Banks have pushed up charges to levels they are unable to cope with financially, wholesalers report.
One wholesaler said he was facing total bank charge increases, not including interest, of £30,000.
His bank wanted to increase the company's overdraft arrangement fee from 0.75% a year to 1.75% per half-year. Interest rates would increase from the base rate plus 1.5% to the base rate plus 3.75%, while account management charges would increase by 1,000%.
"This is enough to make us want to pack up and go and, given the current economic climate, we may well do," the wholesaler said. He was now in negotiation with other banks in a bid to bring the charges down.
The whole industry was concerned about banking terms, added another leading wholesale figure.
"Everyone is anticipating tougher credit terms - not just the smaller wholesalers. I've heard it from prominent wholesalers in recent weeks," he said.

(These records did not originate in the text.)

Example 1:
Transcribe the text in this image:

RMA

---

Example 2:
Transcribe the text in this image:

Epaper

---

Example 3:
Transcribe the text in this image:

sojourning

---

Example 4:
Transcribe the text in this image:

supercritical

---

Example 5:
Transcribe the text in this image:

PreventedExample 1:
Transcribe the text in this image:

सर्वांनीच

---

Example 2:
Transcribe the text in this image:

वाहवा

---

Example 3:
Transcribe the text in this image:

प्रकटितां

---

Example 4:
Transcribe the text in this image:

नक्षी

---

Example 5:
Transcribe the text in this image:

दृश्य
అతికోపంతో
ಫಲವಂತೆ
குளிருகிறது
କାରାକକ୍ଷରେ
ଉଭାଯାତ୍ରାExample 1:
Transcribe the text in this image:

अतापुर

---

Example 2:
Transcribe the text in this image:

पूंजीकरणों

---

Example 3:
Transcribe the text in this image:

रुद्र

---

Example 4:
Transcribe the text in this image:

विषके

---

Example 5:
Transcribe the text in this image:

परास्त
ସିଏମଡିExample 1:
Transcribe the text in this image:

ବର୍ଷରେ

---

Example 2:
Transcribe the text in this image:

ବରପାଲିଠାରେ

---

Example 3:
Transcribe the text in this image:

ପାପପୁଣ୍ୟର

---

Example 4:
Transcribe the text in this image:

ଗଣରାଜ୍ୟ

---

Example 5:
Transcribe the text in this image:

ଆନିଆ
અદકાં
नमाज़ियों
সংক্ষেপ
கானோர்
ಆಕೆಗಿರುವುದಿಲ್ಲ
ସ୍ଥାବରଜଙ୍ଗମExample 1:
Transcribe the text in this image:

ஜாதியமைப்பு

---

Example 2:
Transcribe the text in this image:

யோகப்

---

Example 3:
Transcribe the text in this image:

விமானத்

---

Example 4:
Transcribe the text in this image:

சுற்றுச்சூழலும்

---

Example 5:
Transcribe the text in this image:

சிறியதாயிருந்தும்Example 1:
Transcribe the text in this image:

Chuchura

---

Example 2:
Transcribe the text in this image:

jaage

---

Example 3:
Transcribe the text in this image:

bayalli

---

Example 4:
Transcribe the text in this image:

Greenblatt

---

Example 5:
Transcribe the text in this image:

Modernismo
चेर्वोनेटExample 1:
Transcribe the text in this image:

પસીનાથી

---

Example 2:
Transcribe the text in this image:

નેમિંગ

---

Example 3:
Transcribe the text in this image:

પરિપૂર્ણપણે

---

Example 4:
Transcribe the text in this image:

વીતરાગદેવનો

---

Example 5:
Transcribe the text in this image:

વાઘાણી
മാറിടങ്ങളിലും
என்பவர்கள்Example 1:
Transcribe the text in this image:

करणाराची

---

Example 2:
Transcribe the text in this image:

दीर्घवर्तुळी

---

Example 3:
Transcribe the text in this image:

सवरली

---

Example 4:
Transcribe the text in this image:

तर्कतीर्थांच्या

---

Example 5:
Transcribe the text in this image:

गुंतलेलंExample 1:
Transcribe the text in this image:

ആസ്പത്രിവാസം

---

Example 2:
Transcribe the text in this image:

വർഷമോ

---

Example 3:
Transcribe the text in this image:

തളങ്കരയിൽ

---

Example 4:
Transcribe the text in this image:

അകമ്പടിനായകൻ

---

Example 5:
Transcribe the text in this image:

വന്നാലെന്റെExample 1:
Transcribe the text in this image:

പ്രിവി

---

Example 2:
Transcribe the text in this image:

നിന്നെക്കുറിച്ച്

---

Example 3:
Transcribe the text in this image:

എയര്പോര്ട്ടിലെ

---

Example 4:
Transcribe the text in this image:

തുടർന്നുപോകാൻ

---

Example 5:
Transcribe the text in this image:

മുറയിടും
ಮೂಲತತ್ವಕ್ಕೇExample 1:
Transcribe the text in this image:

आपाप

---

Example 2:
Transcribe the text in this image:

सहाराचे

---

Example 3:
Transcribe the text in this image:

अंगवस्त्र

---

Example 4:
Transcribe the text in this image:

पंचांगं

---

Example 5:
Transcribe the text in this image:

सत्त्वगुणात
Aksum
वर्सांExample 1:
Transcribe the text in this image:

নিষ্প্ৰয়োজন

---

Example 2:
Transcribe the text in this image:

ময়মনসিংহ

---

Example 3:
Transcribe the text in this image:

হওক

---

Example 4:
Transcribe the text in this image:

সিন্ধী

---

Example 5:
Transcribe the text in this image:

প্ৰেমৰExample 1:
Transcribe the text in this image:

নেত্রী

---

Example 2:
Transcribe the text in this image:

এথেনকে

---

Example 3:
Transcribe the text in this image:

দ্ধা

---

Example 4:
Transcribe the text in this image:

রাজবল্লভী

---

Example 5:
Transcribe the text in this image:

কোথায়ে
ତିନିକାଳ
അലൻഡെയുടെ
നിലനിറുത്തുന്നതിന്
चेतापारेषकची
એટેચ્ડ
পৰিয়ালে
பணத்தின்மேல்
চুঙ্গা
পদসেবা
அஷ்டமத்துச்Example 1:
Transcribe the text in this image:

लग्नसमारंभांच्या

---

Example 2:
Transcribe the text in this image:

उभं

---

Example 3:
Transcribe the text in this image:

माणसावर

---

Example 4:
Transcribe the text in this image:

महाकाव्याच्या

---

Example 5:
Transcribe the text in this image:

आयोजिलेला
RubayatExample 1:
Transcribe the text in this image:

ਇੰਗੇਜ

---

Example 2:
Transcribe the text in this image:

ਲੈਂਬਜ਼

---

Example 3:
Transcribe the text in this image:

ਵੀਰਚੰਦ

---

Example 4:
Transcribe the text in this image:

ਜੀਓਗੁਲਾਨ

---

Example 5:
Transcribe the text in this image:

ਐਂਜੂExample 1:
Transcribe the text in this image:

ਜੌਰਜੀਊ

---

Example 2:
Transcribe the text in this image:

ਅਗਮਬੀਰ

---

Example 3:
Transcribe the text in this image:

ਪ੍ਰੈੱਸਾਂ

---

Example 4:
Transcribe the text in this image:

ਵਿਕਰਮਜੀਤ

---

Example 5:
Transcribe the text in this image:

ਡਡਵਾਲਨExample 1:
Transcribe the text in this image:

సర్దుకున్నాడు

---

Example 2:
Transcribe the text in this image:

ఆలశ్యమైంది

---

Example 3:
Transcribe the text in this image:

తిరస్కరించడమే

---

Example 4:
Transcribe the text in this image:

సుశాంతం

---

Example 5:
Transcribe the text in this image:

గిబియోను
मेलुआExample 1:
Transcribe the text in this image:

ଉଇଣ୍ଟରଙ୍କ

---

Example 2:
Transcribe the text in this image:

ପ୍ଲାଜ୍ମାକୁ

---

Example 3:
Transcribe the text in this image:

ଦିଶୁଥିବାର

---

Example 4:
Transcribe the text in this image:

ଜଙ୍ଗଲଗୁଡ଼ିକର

"Wholesale is well known for consolidation. In tough financial times like this, I would expect this to accelerate."
The banks could be looking to increase charges because their exposure to the sector had grown substantially in the past 18 months, said another leading wholesaler. He estimated new debt taken on by wholesalers of around £1.6bn, with Brakes, Palmer & Harvey McLane and Parfetts Cash & Carry increasing borrowings substantially.
"Borrowings are massively up and banks are realising they have a lot more risk in the sector," he said. "The banks need to recover some profit, so they're getting this from whoever they can have a go at."
But the worst was yet to come as more wholesalers sought to renew banking facilities, predicted the MD of a leading wholesaler.
"This is the first of what I would consider to be many instances over the next six months as the banks look to profiteer and improve their financial positions to the detriment of small businesses," he said.